Segment Start: MATERIAL FOR THIS TASK

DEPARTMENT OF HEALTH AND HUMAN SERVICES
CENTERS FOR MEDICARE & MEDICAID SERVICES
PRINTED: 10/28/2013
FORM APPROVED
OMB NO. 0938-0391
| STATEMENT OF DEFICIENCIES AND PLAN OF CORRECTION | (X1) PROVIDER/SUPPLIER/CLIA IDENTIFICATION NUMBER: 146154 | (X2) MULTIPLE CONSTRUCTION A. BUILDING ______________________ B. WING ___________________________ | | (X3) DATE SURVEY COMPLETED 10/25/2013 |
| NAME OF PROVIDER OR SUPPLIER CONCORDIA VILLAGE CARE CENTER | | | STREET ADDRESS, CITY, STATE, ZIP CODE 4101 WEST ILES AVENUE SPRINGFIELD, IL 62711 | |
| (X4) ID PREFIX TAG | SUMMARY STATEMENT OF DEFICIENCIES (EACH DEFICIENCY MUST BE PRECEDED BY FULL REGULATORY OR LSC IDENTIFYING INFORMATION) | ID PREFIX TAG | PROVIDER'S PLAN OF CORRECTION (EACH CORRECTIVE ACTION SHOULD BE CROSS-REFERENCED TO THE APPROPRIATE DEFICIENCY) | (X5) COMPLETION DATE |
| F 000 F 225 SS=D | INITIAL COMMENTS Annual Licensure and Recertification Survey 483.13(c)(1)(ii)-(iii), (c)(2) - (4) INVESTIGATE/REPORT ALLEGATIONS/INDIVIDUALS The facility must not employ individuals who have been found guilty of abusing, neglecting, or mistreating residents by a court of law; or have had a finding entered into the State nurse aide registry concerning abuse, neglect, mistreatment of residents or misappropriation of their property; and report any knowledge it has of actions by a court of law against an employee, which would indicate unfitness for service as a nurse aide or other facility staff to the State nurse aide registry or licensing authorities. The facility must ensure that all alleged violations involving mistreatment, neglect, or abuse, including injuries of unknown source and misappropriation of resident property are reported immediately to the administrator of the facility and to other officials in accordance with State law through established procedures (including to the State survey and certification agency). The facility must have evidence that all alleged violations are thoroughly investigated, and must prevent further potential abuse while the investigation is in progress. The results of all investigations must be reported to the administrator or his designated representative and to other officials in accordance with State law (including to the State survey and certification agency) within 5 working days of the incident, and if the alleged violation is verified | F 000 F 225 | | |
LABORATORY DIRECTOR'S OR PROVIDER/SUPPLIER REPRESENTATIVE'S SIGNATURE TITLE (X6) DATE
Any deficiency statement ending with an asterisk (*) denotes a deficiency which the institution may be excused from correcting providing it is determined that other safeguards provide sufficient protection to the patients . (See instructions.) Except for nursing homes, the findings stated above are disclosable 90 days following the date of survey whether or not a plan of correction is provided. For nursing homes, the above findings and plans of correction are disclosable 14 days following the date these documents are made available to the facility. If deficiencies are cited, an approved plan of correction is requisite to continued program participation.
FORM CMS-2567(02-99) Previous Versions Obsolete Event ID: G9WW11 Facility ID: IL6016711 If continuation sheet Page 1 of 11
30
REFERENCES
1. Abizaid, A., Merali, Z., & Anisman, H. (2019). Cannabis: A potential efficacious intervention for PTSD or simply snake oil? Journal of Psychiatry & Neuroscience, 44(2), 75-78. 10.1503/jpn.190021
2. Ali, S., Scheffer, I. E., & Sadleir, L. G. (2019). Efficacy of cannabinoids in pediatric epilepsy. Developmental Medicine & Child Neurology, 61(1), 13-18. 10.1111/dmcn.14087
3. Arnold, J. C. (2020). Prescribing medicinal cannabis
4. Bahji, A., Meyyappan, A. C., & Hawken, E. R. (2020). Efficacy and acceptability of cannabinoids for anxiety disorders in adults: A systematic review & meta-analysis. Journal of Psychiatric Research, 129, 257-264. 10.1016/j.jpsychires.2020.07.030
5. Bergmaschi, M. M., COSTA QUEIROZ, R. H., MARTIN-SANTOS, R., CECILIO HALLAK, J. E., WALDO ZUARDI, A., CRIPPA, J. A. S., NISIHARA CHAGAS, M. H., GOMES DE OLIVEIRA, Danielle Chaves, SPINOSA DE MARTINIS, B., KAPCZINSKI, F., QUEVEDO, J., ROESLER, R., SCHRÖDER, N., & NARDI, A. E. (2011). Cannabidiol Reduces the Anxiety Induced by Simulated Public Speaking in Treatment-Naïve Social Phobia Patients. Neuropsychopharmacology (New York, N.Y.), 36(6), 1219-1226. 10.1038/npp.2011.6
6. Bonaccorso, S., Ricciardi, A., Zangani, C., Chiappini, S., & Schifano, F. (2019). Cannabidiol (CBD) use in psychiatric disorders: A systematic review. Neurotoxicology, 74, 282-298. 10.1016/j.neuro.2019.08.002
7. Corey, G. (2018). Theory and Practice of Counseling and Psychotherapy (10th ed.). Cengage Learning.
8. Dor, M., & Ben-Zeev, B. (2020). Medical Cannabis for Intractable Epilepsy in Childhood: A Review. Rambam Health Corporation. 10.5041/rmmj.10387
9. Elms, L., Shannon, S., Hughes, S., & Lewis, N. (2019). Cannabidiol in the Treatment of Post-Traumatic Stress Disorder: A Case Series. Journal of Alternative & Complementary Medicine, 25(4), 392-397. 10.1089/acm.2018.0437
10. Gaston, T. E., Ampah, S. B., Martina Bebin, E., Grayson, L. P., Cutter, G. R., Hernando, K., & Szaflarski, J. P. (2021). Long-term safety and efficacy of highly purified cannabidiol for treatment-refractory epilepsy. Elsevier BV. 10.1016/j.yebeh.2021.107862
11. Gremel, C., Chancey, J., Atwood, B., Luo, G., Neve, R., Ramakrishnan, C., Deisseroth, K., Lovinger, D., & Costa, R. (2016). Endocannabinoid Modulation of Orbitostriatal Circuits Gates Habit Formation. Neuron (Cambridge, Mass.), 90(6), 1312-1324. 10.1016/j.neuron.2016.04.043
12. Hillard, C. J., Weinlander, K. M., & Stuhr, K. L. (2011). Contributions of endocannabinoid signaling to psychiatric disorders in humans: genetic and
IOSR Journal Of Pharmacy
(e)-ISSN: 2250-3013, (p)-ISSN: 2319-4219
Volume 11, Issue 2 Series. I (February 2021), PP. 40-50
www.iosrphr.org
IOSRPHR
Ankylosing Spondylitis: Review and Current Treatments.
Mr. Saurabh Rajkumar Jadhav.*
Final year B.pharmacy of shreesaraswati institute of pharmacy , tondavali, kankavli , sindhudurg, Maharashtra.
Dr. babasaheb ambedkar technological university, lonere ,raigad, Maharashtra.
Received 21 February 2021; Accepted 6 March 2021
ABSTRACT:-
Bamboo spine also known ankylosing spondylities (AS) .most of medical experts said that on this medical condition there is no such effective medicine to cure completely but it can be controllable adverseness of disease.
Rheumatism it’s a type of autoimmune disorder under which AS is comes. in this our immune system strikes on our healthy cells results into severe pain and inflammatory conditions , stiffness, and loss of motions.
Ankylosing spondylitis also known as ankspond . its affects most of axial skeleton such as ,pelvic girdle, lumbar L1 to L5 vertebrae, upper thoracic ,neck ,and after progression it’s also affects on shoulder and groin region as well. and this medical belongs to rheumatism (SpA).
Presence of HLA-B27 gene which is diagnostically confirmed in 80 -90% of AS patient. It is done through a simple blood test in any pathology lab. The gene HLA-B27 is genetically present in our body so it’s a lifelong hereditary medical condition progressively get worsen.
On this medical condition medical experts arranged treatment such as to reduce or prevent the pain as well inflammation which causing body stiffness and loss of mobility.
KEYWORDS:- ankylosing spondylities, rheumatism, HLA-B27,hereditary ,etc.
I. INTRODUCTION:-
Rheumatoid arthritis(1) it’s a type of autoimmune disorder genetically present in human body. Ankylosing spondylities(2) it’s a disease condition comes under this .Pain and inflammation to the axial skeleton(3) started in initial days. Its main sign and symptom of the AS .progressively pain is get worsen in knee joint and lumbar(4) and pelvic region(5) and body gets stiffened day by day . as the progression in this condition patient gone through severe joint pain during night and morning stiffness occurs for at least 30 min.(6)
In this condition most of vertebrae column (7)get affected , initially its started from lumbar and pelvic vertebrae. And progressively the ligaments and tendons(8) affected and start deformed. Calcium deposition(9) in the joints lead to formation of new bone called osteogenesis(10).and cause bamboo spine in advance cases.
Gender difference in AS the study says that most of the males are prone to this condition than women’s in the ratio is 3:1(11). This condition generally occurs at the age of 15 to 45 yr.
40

Segment End: MATERIAL FOR THIS TASK

• **TASK TO COMPLETE**
Only lines with the word "such" should be collected from the material.

• **WORKED SOLUTION**
Bamboo spine also known ankylosing spondylities (AS) .most of medical experts said that on this medical condition there is no such effective medicine to cure completely but it can be controllable adverseness of disease.
Ankylosing spondylitis also known as ankspond . its affects most of axial skeleton such as ,pelvic girdle, lumbar L1 to L5 vertebrae, upper thoracic ,neck ,and after progression it’s also affects on shoulder and groin region as well. and this medical belongs to rheumatism (SpA).
On this medical condition medical experts arranged treatment such as to reduce or prevent the pain as well inflammation which causing body stiffness and loss of mobility.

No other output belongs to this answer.